◆ Instructions for the task
Return every line of the extracted page text data below unchanged, in the same order. Leave out the pictures.

◆ Extracted page text data

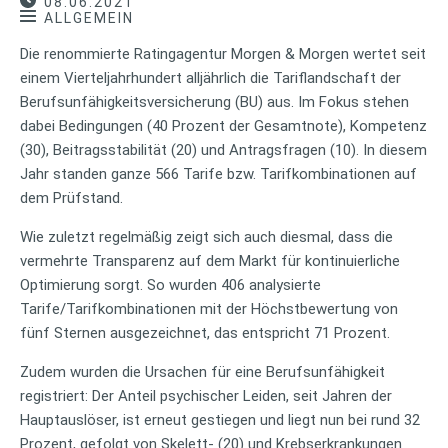
08.06.2021
ALLGEMEIN
Die renommierte Ratingagentur Morgen & Morgen wertet seit
einem Vierteljahrhundert alljährlich die Tariflandschaft der
Berufsunfähigkeitsversicherung (BU) aus. Im Fokus stehen
dabei Bedingungen (40 Prozent der Gesamtnote), Kompetenz
(30), Beitragsstabilität (20) und Antragsfragen (10). In diesem
Jahr standen ganze 566 Tarife bzw. Tarifkombinationen auf
dem Prüfstand.
Wie zuletzt regelmäßig zeigt sich auch diesmal, dass die
vermehrte Transparenz auf dem Markt für kontinuierliche
Optimierung sorgt. So wurden 406 analysierte
Tarife/Tarifkombinationen mit der Höchstbewertung von
fünf Sternen ausgezeichnet, das entspricht 71 Prozent.
Zudem wurden die Ursachen für eine Berufsunfähigkeit
registriert: Der Anteil psychischer Leiden, seit Jahren der
Hauptauslöser, ist erneut gestiegen und liegt nun bei rund 32
Prozent, gefolgt von Skelett- (20) und Krebserkrankungen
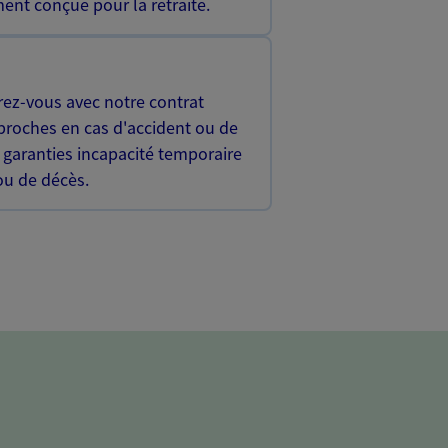
ent conçue pour la retraite.
rez-vous avec notre contrat
proches en cas d'accident ou de
 garanties incapacité temporaire
 ou de décès.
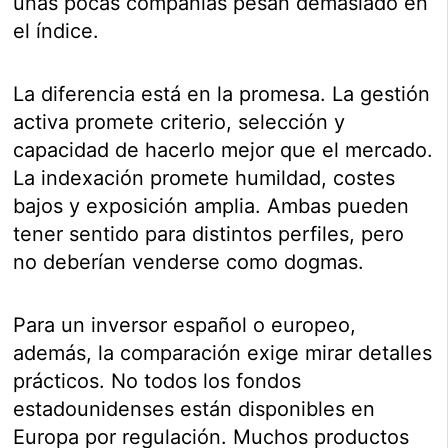
unas pocas compañías pesan demasiado en
el índice.
La diferencia está en la promesa. La gestión
activa promete criterio, selección y
capacidad de hacerlo mejor que el mercado.
La indexación promete humildad, costes
bajos y exposición amplia. Ambas pueden
tener sentido para distintos perfiles, pero
no deberían venderse como dogmas.
Para un inversor español o europeo,
además, la comparación exige mirar detalles
prácticos. No todos los fondos
estadounidenses están disponibles en
Europa por regulación. Muchos productos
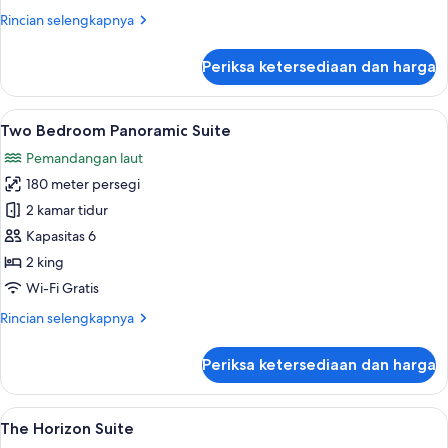
Suite
Rincian
Rincian selengkapnya
lebih
lanjut
Periksa ketersediaan dan harga
untuk
Two
Bedroom
Lihat
Seprai premium, selimut bulu angsa, is
5
Sea
Two Bedroom Panoramic Suite
semua
View
Pemandangan laut
Suite
foto
180 meter persegi
untuk
Two
2 kamar tidur
Bedroom
Kapasitas 6
Panoramic
2 king
Suite
Wi-Fi Gratis
Rincian
Rincian selengkapnya
lebih
lanjut
Periksa ketersediaan dan harga
untuk
Two
Bedroom
Lihat
Seprai premium, selimut bulu angsa, is
9
Panoramic
The Horizon Suite
semua
Suite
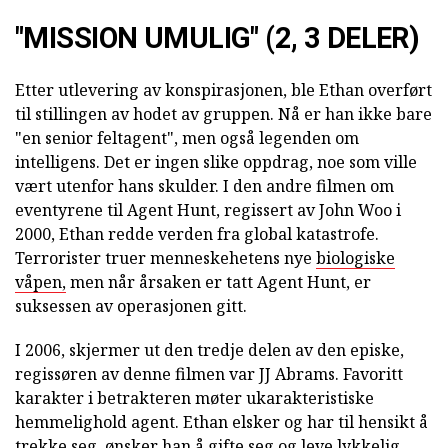
"MISSION UMULIG" (2, 3 DELER)
Etter utlevering av konspirasjonen, ble Ethan overført
til stillingen av hodet av gruppen. Nå er han ikke bare
"en senior feltagent", men også legenden om
intelligens. Det er ingen slike oppdrag, noe som ville
vært utenfor hans skulder. I den andre filmen om
eventyrene til Agent Hunt, regissert av John Woo i
2000, Ethan redde verden fra global katastrofe.
Terrorister truer menneskehetens nye
biologiske
våpen,
men når årsaken er tatt Agent Hunt, er
suksessen av operasjonen gitt.
I 2006, skjermer ut den tredje delen av den episke,
regissøren av denne filmen var JJ Abrams. Favoritt
karakter i betrakteren møter ukarakteristiske
hemmelighold agent. Ethan elsker og har til hensikt å
trekke seg, ønsker han å gifte seg og leve lykkelig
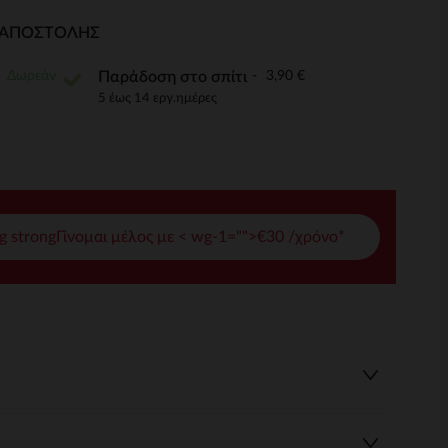
γές σας
Ι ΑΠΟΣΤΟΛΉΣ
ι να διαχειριστείτε τις ρυθμίσεις απορρήτου, εξασφαλίζοντας 
Δωρεάν
3,90 €
Παράδοση στο σπίτι
5 έως 14 εργ.ημέρες
g strongΓίνομαι μέλος με < wg-1="">€30 /χρόνο*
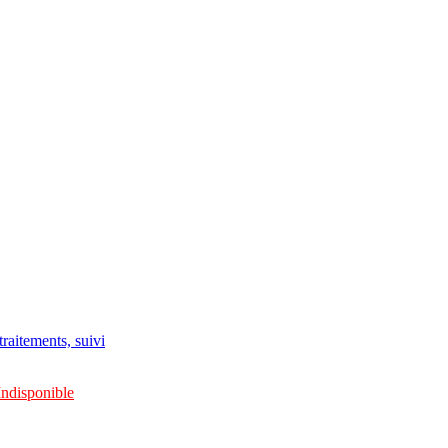
raitements, suivi
Indisponible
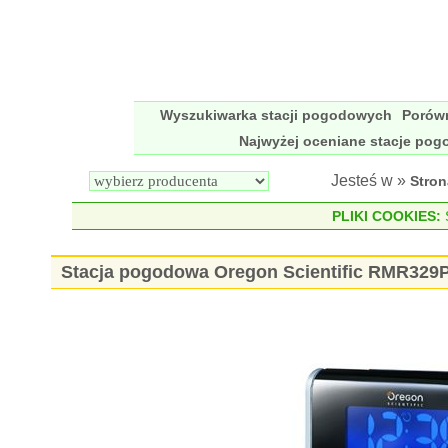
Wyszukiwarka stacji pogodowych
Porów
Najwyżej oceniane stacje po
Jesteś w »
Stro
PLIKI COOKIES:
S
Stacja pogodowa Oregon Scientific RMR329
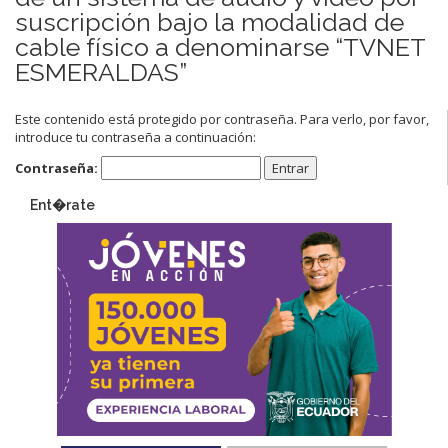
suscripción bajo la modalidad de
cable físico a denominarse “TVNET
ESMERALDAS”
Este contenido está protegido por contraseña. Para verlo, por favor,
introduce tu contraseña a continuación:
Contraseña:
Ent�rate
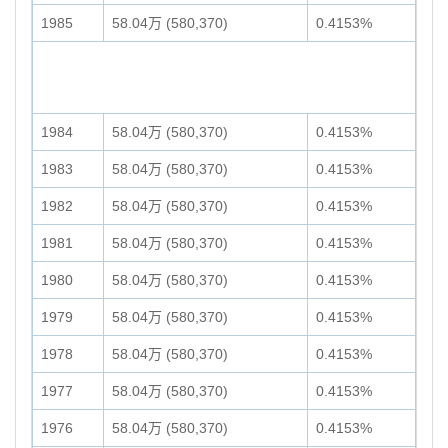
1985
58.04万 (580,370)
0.4153%
1984
58.04万 (580,370)
0.4153%
1983
58.04万 (580,370)
0.4153%
1982
58.04万 (580,370)
0.4153%
1981
58.04万 (580,370)
0.4153%
1980
58.04万 (580,370)
0.4153%
1979
58.04万 (580,370)
0.4153%
1978
58.04万 (580,370)
0.4153%
1977
58.04万 (580,370)
0.4153%
1976
58.04万 (580,370)
0.4153%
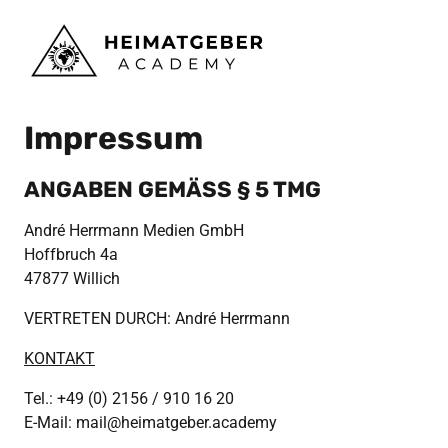
Impressum
ANGABEN GEMÄSS § 5 TMG
André Herrmann Medien GmbH

Hoffbruch 4a

47877 Willich
VERTRETEN DURCH: André Herrmann
KONTAKT
Tel.: +49 (0) 2156 / 910 16 20

E-Mail: mail@heimatgeber.academy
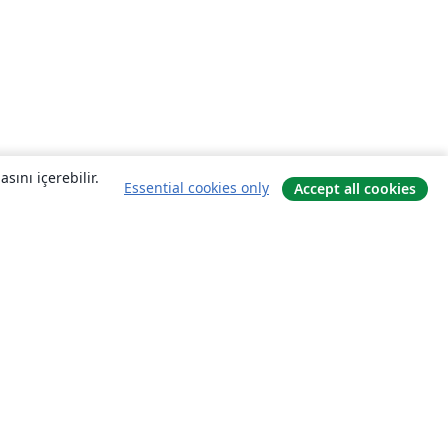
sını içerebilir.
Essential cookies only
Accept all cookies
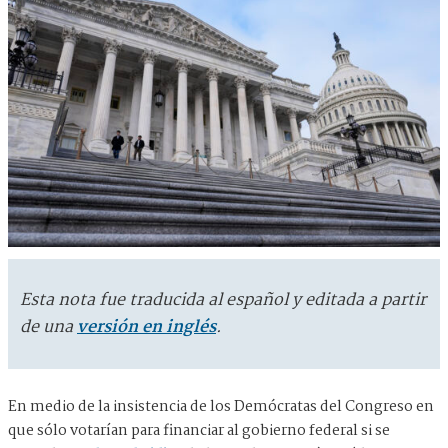
Esta nota fue traducida al español y editada a partir
de una
versión en inglés
.
En medio de la insistencia de los Demócratas del Congreso en
que sólo votarían para financiar al gobierno federal si se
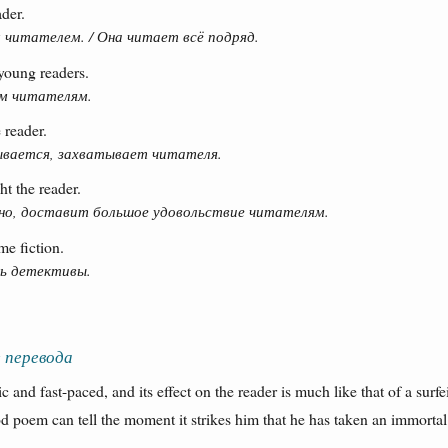
der.
 читателем. / Она читает всё подряд.
young readers.
м читателям.
 reader.
ывается, захватывает читателя.
ht the reader.
нно, доставит большое удовольствие читателям.
me fiction.
ь детективы.
 перевода
tic and fast-paced, and its effect on the reader is much like that of a surfei
od poem can tell the moment it strikes him that he has taken an immortal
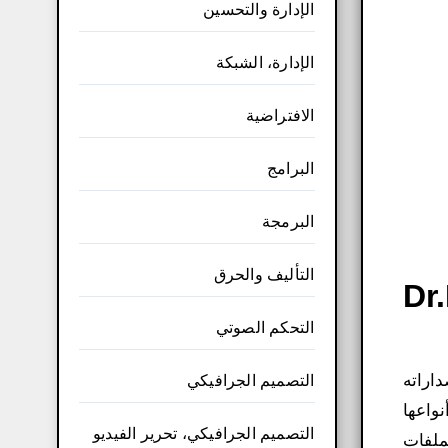
الإدارة والتحسين
الإدارة، الشبكة
الافتراضية
البرامج
البرمجة
التأليف والحرق
Dr.Fone T
التحكم الصوتي
باحدث اصداراته
التصميم الجرافيكي
 أنواعها
التصميم الجرافيكي، تحرير الفيديو
 وAndroid استعادة جميع الملفات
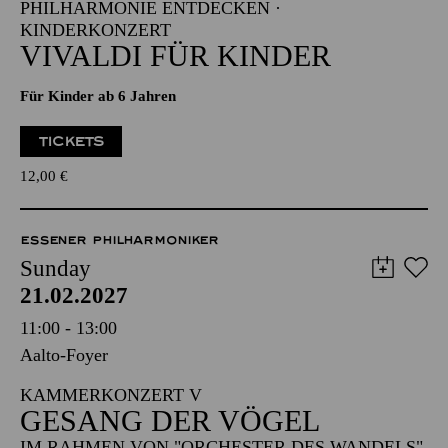
PHILHARMONIE ENTDECKEN ·
KINDERKONZERT
VIVALDI FÜR KINDER
Für Kinder ab 6 Jahren
TICKETS
12,00
€
ESSENER PHILHARMONIKER
Sunday
21.02.2027
11:00 - 13:00
Aalto-Foyer
KAMMERKONZERT V
GESANG DER VÖGEL
IM RAHMEN VON "ORCHESTER DES WANDELS"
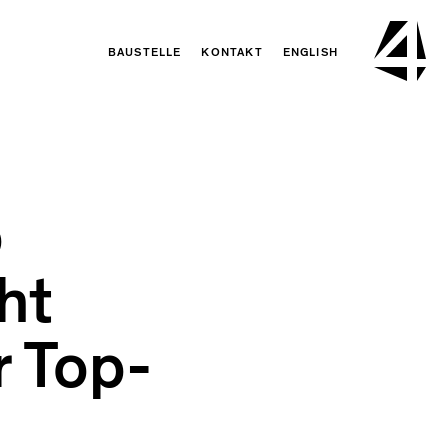
BAUSTELLE
KONTAKT
ENGLISH
p
ht
r Top-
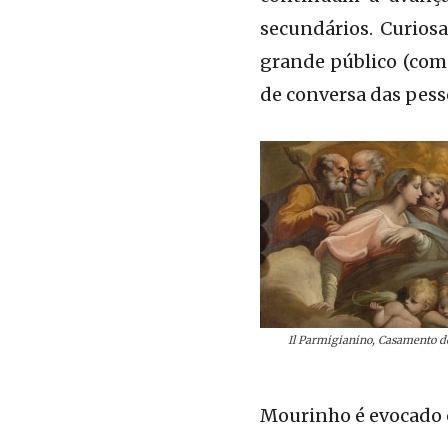
secundários. Curios
grande público (com
de conversa das pess
Il Parmigianino, Casamento d
Mourinho é evocado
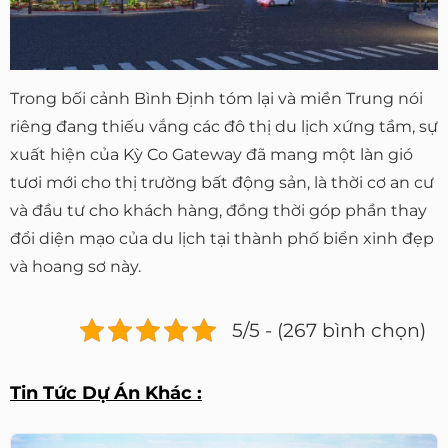
Trong bối cảnh Bình Định tóm lại và miền Trung nói
riêng đang thiếu vắng các đô thị du lịch xứng tầm, sự
xuất hiện của Kỳ Co Gateway đã mang một làn gió
tươi mới cho thị trường bất động sản, là thời cơ an cư
và đầu tư cho khách hàng, đồng thời góp phần thay
đổi diện mạo của du lịch tại thành phố biển xinh đẹp
và hoang sơ này.
5/5 - (267 bình chọn)
Tin Tức Dự Án Khác :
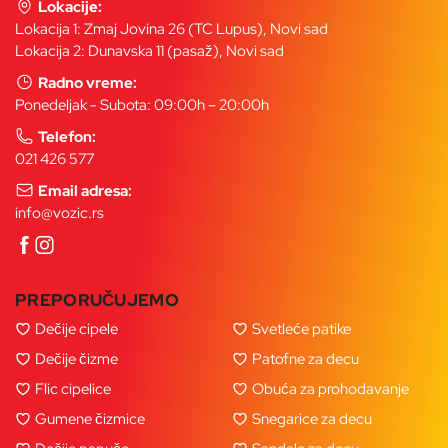
Lokacije:
Lokacija 1: Zmaj Jovina 26 (TC Lupus), Novi sad
Lokacija 2: Dunavska 11 (pasaž), Novi sad
Radno vreme:
Ponedeljak - Subota: 09:00h – 20:00h
Telefon:
021 426 577
Email adresa:
info@vozic.rs
PREPORUČUJEMO
Dečije cipele
Svetleće patike
Dečije čizme
Patofne za decu
Flic cipelice
Obuća za prohodavanje
Gumene čizmice
Snegarice za decu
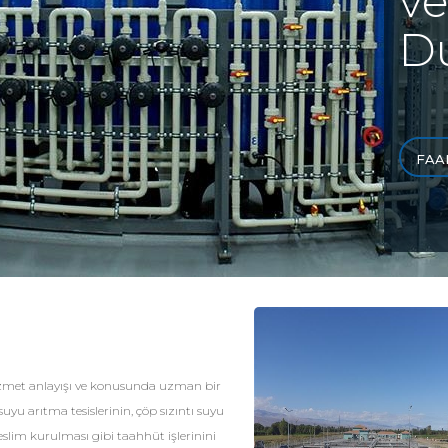
ve
Du
FAA
met anlayışı ve konusunda uzman bir
 suyu arıtma tesislerinin, çöp sızıntı suyu
eslim kurulması gibi taahhüt işlerinini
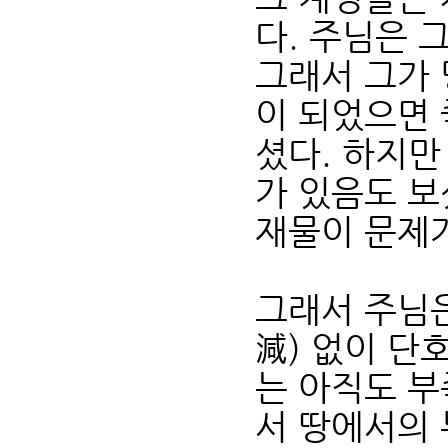
다. 주님은 
그래서 그가 
이 되었으면
셨다. 하지만
가 있음도 보
재물이 문제가
그래서 주님은
減) 없이 단
는 아직도 부
서 땅에서의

◆ Solution to this problem
08.06.2021
ALLGEMEIN
Die renommierte Ratingagentur Morgen & Morgen wertet seit
einem Vierteljahrhundert alljährlich die Tariflandschaft der
Berufsunfähigkeitsversicherung (BU) aus. Im Fokus stehen
dabei Bedingungen (40 Prozent der Gesamtnote), Kompetenz
(30), Beitragsstabilität (20) und Antragsfragen (10). In diesem
Jahr standen ganze 566 Tarife bzw. Tarifkombinationen auf
dem Prüfstand.
Wie zuletzt regelmäßig zeigt sich auch diesmal, dass die
vermehrte Transparenz auf dem Markt für kontinuierliche
Optimierung sorgt. So wurden 406 analysierte
Tarife/Tarifkombinationen mit der Höchstbewertung von
fünf Sternen ausgezeichnet, das entspricht 71 Prozent.
Zudem wurden die Ursachen für eine Berufsunfähigkeit
registriert: Der Anteil psychischer Leiden, seit Jahren der
Hauptauslöser, ist erneut gestiegen und liegt nun bei rund 32
Prozent, gefolgt von Skelett- (20) und Krebserkrankungen
ent conçue pour la retraite.
rez-vous avec notre contrat
proches en cas d'accident ou de
 garanties incapacité temporaire
 ou de décès.
unas pocas compañías pesan demasiado en
el índice.
La diferencia está en la promesa. La gestión
activa promete criterio, selección y
capacidad de hacerlo mejor que el mercado.
La indexación promete humildad, costes
bajos y exposición amplia. Ambas pueden
tener sentido para distintos perfiles, pero
no deberían venderse como dogmas.
Para un inversor español o europeo,
además, la comparación exige mirar detalles
prácticos. No todos los fondos
estadounidenses están disponibles en
Europa por regulación. Muchos productos
Suite
Rincian
Rincian selengkapnya
lebih
lanjut
Periksa ketersediaan dan harga
untuk
Two
Bedroom
Lihat
Seprai premium, selimut bulu angsa, is
5
Sea
Two Bedroom Panoramic Suite
semua
View
Pemandangan laut
Suite
foto
180 meter persegi
untuk
Two
2 kamar tidur
Bedroom
Kapasitas 6
Panoramic
2 king
Suite
Wi-Fi Gratis
Rincian
Rincian selengkapnya
lebih
lanjut
Periksa ketersediaan dan harga
untuk
Two
Bedroom
Lihat
Seprai premium, selimut bulu angsa, is
9
Panoramic
The Horizon Suite
semua
Suite
"MISSION UMULIG" (2, 3 DELER)
Etter utlevering av konspirasjonen, ble Ethan overført
til stillingen av hodet av gruppen. Nå er han ikke bare
"en senior feltagent", men også legenden om
intelligens. Det er ingen slike oppdrag, noe som ville
vært utenfor hans skulder. I den andre filmen om
eventyrene til Agent Hunt, regissert av John Woo i
2000, Ethan redde verden fra global katastrofe.
Terrorister truer menneskehetens nye
biologiske
våpen,
men når årsaken er tatt Agent Hunt, er
suksessen av operasjonen gitt.
I 2006, skjermer ut den tredje delen av den episke,
regissøren av denne filmen var JJ Abrams. Favoritt
karakter i betrakteren møter ukarakteristiske
hemmelighold agent. Ethan elsker og har til hensikt å
trekke seg, ønsker han å gifte seg og leve lykkelig
γές σας
Ι ΑΠΟΣΤΟΛΉΣ
ι να διαχειριστείτε τις ρυθμίσεις απορρήτου, εξασφαλίζοντας 
Δωρεάν
3,90 €
Παράδοση στο σπίτι
5 έως 14 εργ.ημέρες
g strongΓίνομαι μέλος με < wg-1="">€30 /χρόνο*
raitements, suivi
Indisponible
Wyszukiwarka stacji pogodowych
Porów
Najwyżej oceniane stacje po
Jesteś w »
Stro
PLIKI COOKIES:
S
Stacja pogodowa Oregon Scientific RMR329
suscripción bajo la modalidad de
cable físico a denominarse “TVNET
ESMERALDAS”
Este contenido está protegido por contraseña. Para verlo, por favor,
introduce tu contraseña a continuación:
Contraseña:
Ent�rate
1985
58.04万 (580,370)
0.4153%
1984
58.04万 (580,370)
0.4153%
1983
58.04万 (580,370)
0.4153%
1982
58.04万 (580,370)
0.4153%
1981
58.04万 (580,370)
0.4153%
1980
58.04万 (580,370)
0.4153%
1979
58.04万 (580,370)
0.4153%
1978
58.04万 (580,370)
0.4153%
1977
58.04万 (580,370)
0.4153%
1976
58.04万 (580,370)
0.4153%
Impressum
ANGABEN GEMÄSS § 5 TMG
André Herrmann Medien GmbH

Hoffbruch 4a

47877 Willich
VERTRETEN DURCH: André Herrmann
KONTAKT
Tel.: +49 (0) 2156 / 910 16 20

E-Mail: mail@heimatgeber.academy
sını içerebilir.
Essential cookies only
Accept all cookies
Esta nota fue traducida al español y editada a partir
de una
versión en inglés
.
En medio de la insistencia de los Demócratas del Congreso en
que sólo votarían para financiar al gobierno federal si se
der.
 читателем. / Она читает всё подряд.
young readers.
м читателям.
 reader.
ывается, захватывает читателя.
ht the reader.
нно, доставит большое удовольствие читателям.
me fiction.
ь детективы.
 перевода
tic and fast-paced, and its effect on the reader is much like that of a surfei
od poem can tell the moment it strikes him that he has taken an immortal
الإدارة والتحسين
الإدارة، الشبكة
الافتراضية
البرامج
البرمجة
التأليف والحرق
Dr.Fone T
التحكم الصوتي
باحدث اصداراته
التصميم الجرافيكي
 أنواعها
التصميم الجرافيكي، تحرير الفيديو
 وAndroid استعادة جميع الملفات
PHILHARMONIE ENTDECKEN ·
KINDERKONZERT
VIVALDI FÜR KINDER
Für Kinder ab 6 Jahren
TICKETS
12,00
€
ESSENER PHILHARMONIKER
Sunday
21.02.2027
11:00 - 13:00
Aalto-Foyer
KAMMERKONZERT V
GESANG DER VÖGEL
IM RAHMEN VON "ORCHESTER DES WANDELS"
BAUSTELLE
KONTAKT
ENGLISH
p
ht
r Top-
secundários. Curios
grande público (com
de conversa das pess
Il Parmigianino, Casamento d
Mourinho é evocado
Trong bối cảnh Bình Định tóm lại và miền Trung nói
riêng đang thiếu vắng các đô thị du lịch xứng tầm, sự
xuất hiện của Kỳ Co Gateway đã mang một làn gió
tươi mới cho thị trường bất động sản, là thời cơ an cư
và đầu tư cho khách hàng, đồng thời góp phần thay
đổi diện mạo của du lịch tại thành phố biển xinh đẹp
và hoang sơ này.
5/5 - (267 bình chọn)
Tin Tức Dự Án Khác :
Lokacije:
Lokacija 1: Zmaj Jovina 26 (TC Lupus), Novi sad
Lokacija 2: Dunavska 11 (pasaž), Novi sad
Radno vreme:
Ponedeljak - Subota: 09:00h – 20:00h
Telefon:
021 426 577
Email adresa:
info@vozic.rs
PREPORUČUJEMO
Dečije cipele
Svetleće patike
Dečije čizme
Patofne za decu
Flic cipelice
Obuća za prohodavanje
Gumene čizmice
Snegarice za decu
ve
Du
FAA
met anlayışı ve konusunda uzman bir
 suyu arıtma tesislerinin, çöp sızıntı suyu
eslim kurulması gibi taahhüt işlerinini
다. 주님은 
그래서 그가 
이 되었으면
셨다. 하지만
가 있음도 보
재물이 문제가
그래서 주님은
減) 없이 단
는 아직도 부
서 땅에서의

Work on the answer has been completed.